>>>
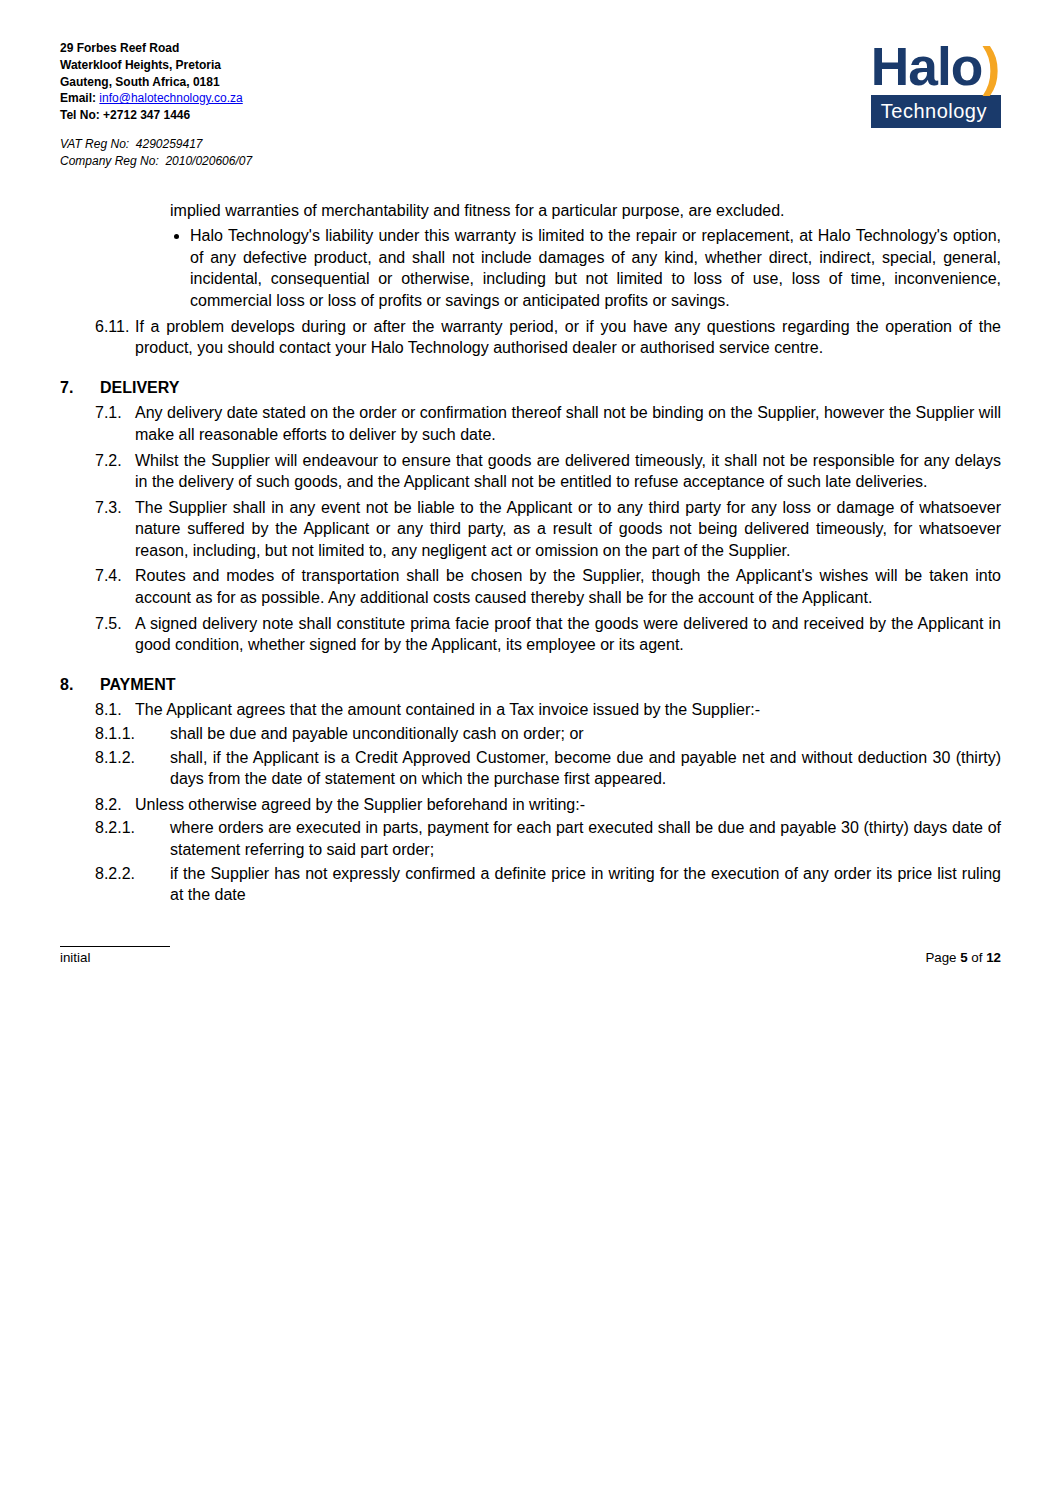29 Forbes Reef Road
Waterkloof Heights, Pretoria
Gauteng, South Africa, 0181
Email: info@halotechnology.co.za
Tel No: +2712 347 1446
VAT Reg No: 4290259417
Company Reg No: 2010/020606/07
Halo)
Technology
implied warranties of merchantability and fitness for a particular purpose, are excluded.
Halo Technology's liability under this warranty is limited to the repair or replacement, at Halo Technology's option, of any defective product, and shall not include damages of any kind, whether direct, indirect, special, general, incidental, consequential or otherwise, including but not limited to loss of use, loss of time, inconvenience, commercial loss or loss of profits or savings or anticipated profits or savings.
6.11.
If a problem develops during or after the warranty period, or if you have any questions regarding the operation of the product, you should contact your Halo Technology authorised dealer or authorised service centre.
7.
DELIVERY
7.1.
Any delivery date stated on the order or confirmation thereof shall not be binding on the Supplier, however the Supplier will make all reasonable efforts to deliver by such date.
7.2.
Whilst the Supplier will endeavour to ensure that goods are delivered timeously, it shall not be responsible for any delays in the delivery of such goods, and the Applicant shall not be entitled to refuse acceptance of such late deliveries.
7.3.
The Supplier shall in any event not be liable to the Applicant or to any third party for any loss or damage of whatsoever nature suffered by the Applicant or any third party, as a result of goods not being delivered timeously, for whatsoever reason, including, but not limited to, any negligent act or omission on the part of the Supplier.
7.4.
Routes and modes of transportation shall be chosen by the Supplier, though the Applicant's wishes will be taken into account as for as possible. Any additional costs caused thereby shall be for the account of the Applicant.
7.5.
A signed delivery note shall constitute prima facie proof that the goods were delivered to and received by the Applicant in good condition, whether signed for by the Applicant, its employee or its agent.
8.
PAYMENT
8.1.
The Applicant agrees that the amount contained in a Tax invoice issued by the Supplier:-
8.1.1.
shall be due and payable unconditionally cash on order; or
8.1.2.
shall, if the Applicant is a Credit Approved Customer, become due and payable net and without deduction 30 (thirty) days from the date of statement on which the purchase first appeared.
8.2.
Unless otherwise agreed by the Supplier beforehand in writing:-
8.2.1.
where orders are executed in parts, payment for each part executed shall be due and payable 30 (thirty) days date of statement referring to said part order;
8.2.2.
if the Supplier has not expressly confirmed a definite price in writing for the execution of any order its price list ruling at the date
initial
Page 5 of 12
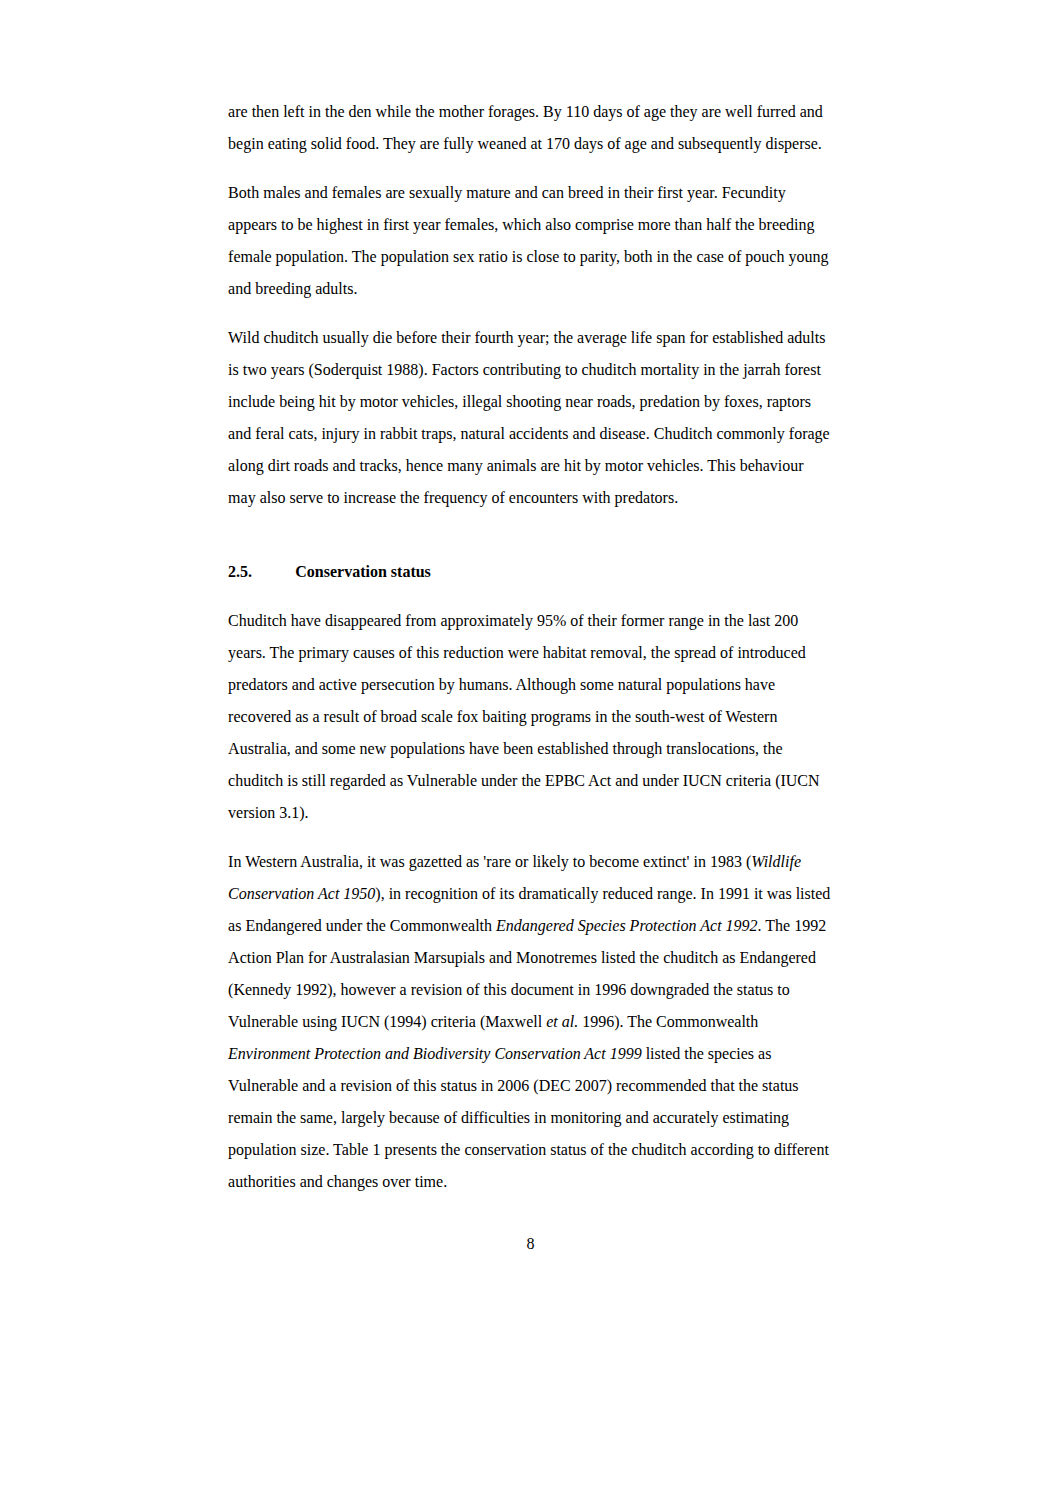are then left in the den while the mother forages. By 110 days of age they are well furred and begin eating solid food. They are fully weaned at 170 days of age and subsequently disperse.
Both males and females are sexually mature and can breed in their first year. Fecundity appears to be highest in first year females, which also comprise more than half the breeding female population. The population sex ratio is close to parity, both in the case of pouch young and breeding adults.
Wild chuditch usually die before their fourth year; the average life span for established adults is two years (Soderquist 1988). Factors contributing to chuditch mortality in the jarrah forest include being hit by motor vehicles, illegal shooting near roads, predation by foxes, raptors and feral cats, injury in rabbit traps, natural accidents and disease. Chuditch commonly forage along dirt roads and tracks, hence many animals are hit by motor vehicles. This behaviour may also serve to increase the frequency of encounters with predators.
2.5. Conservation status
Chuditch have disappeared from approximately 95% of their former range in the last 200 years. The primary causes of this reduction were habitat removal, the spread of introduced predators and active persecution by humans. Although some natural populations have recovered as a result of broad scale fox baiting programs in the south-west of Western Australia, and some new populations have been established through translocations, the chuditch is still regarded as Vulnerable under the EPBC Act and under IUCN criteria (IUCN version 3.1).
In Western Australia, it was gazetted as 'rare or likely to become extinct' in 1983 (Wildlife Conservation Act 1950), in recognition of its dramatically reduced range. In 1991 it was listed as Endangered under the Commonwealth Endangered Species Protection Act 1992. The 1992 Action Plan for Australasian Marsupials and Monotremes listed the chuditch as Endangered (Kennedy 1992), however a revision of this document in 1996 downgraded the status to Vulnerable using IUCN (1994) criteria (Maxwell et al. 1996). The Commonwealth Environment Protection and Biodiversity Conservation Act 1999 listed the species as Vulnerable and a revision of this status in 2006 (DEC 2007) recommended that the status remain the same, largely because of difficulties in monitoring and accurately estimating population size. Table 1 presents the conservation status of the chuditch according to different authorities and changes over time.
8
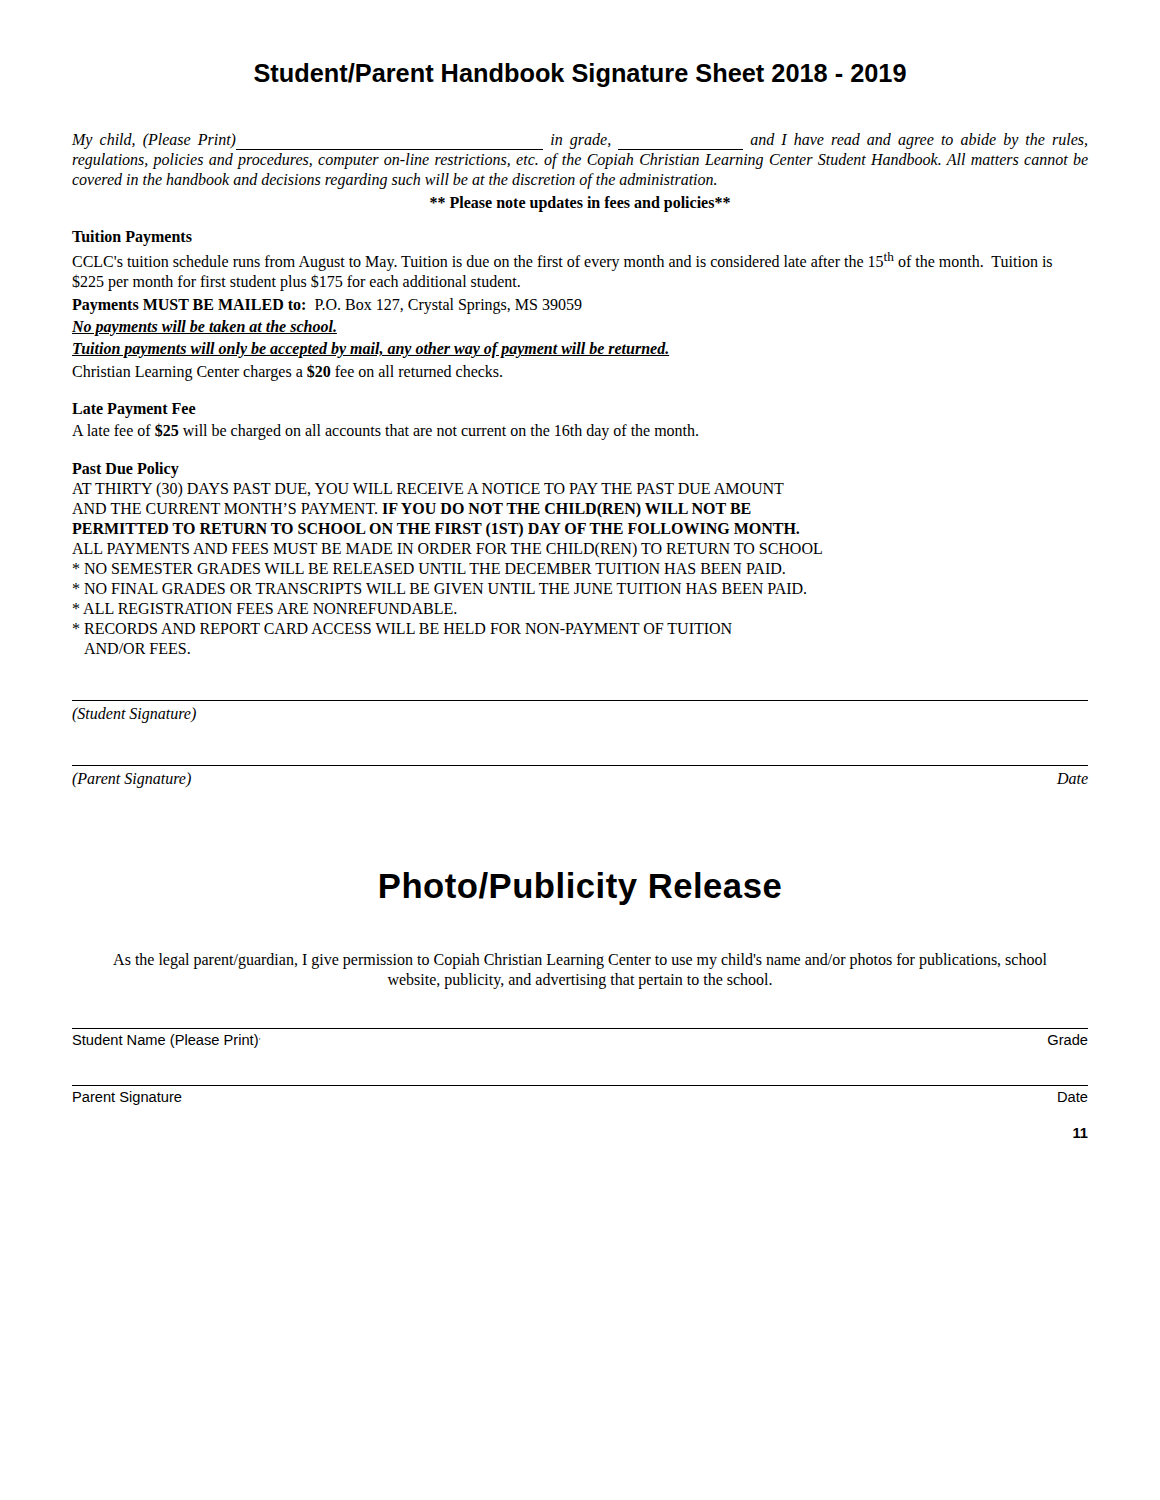Student/Parent Handbook Signature Sheet 2018 - 2019
My child, (Please Print) in grade, and I have read and agree to abide by the rules, regulations, policies and procedures, computer on-line restrictions, etc. of the Copiah Christian Learning Center Student Handbook. All matters cannot be covered in the handbook and decisions regarding such will be at the discretion of the administration.
** Please note updates in fees and policies**
Tuition Payments
CCLC's tuition schedule runs from August to May. Tuition is due on the first of every month and is considered late after the 15th of the month. Tuition is $225 per month for first student plus $175 for each additional student.
Payments MUST BE MAILED to: P.O. Box 127, Crystal Springs, MS 39059
No payments will be taken at the school.
Tuition payments will only be accepted by mail, any other way of payment will be returned.
Christian Learning Center charges a $20 fee on all returned checks.
Late Payment Fee
A late fee of $25 will be charged on all accounts that are not current on the 16th day of the month.
Past Due Policy
AT THIRTY (30) DAYS PAST DUE, YOU WILL RECEIVE A NOTICE TO PAY THE PAST DUE AMOUNT
AND THE CURRENT MONTH’S PAYMENT. IF YOU DO NOT THE CHILD(REN) WILL NOT BE
PERMITTED TO RETURN TO SCHOOL ON THE FIRST (1ST) DAY OF THE FOLLOWING MONTH.
ALL PAYMENTS AND FEES MUST BE MADE IN ORDER FOR THE CHILD(REN) TO RETURN TO SCHOOL
* NO SEMESTER GRADES WILL BE RELEASED UNTIL THE DECEMBER TUITION HAS BEEN PAID.
* NO FINAL GRADES OR TRANSCRIPTS WILL BE GIVEN UNTIL THE JUNE TUITION HAS BEEN PAID.
* ALL REGISTRATION FEES ARE NONREFUNDABLE.
* RECORDS AND REPORT CARD ACCESS WILL BE HELD FOR NON-PAYMENT OF TUITION
AND/OR FEES.
(Student Signature)
(Parent Signature) Date
Photo/Publicity Release
As the legal parent/guardian, I give permission to Copiah Christian Learning Center to use my child's name and/or photos for publications, school website, publicity, and advertising that pertain to the school.
Student Name (Please Print), Grade
Parent Signature Date
11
<<<
**Exercise**
All lines of the data above that include the word "GRADES" must be shown.

**Solution to the exercise**
* NO SEMESTER GRADES WILL BE RELEASED UNTIL THE DECEMBER TUITION HAS BEEN PAID.
* NO FINAL GRADES OR TRANSCRIPTS WILL BE GIVEN UNTIL THE JUNE TUITION HAS BEEN PAID.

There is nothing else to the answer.